--- About this exercise ---
Apart from the pictures, every line below needs to be reproduced verbatim.

(Input records Opens)

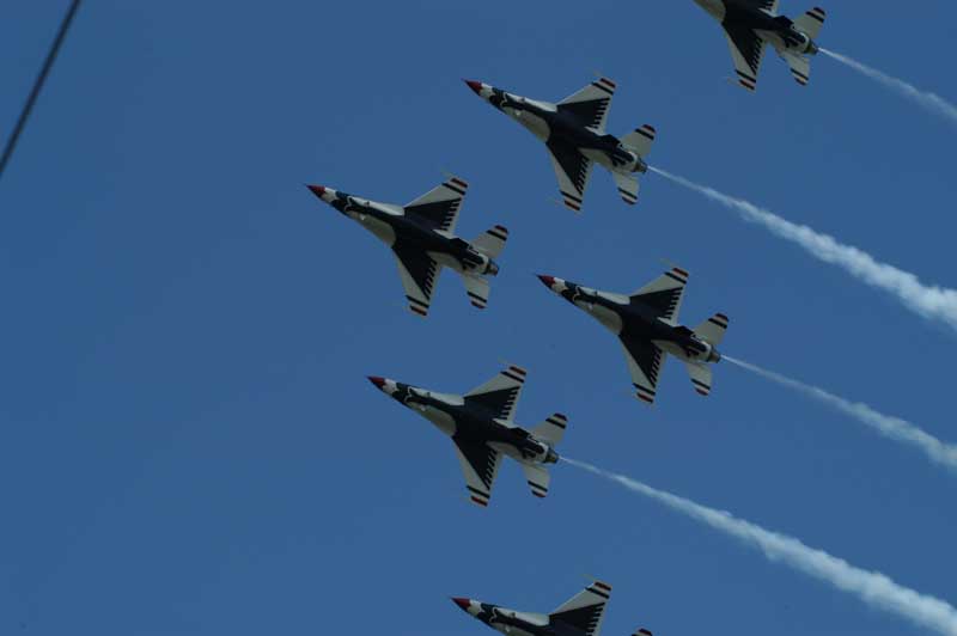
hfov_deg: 17.1
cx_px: 478
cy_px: 318
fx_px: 3187
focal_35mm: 120
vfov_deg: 11.4
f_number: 10
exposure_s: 1/400
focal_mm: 80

(Input records Closes)

--- Reply to the exercise ---
hfov_deg: 17.1
cx_px: 478
cy_px: 318
fx_px: 3187
focal_35mm: 120
vfov_deg: 11.4
f_number: 10
exposure_s: 1/400
focal_mm: 80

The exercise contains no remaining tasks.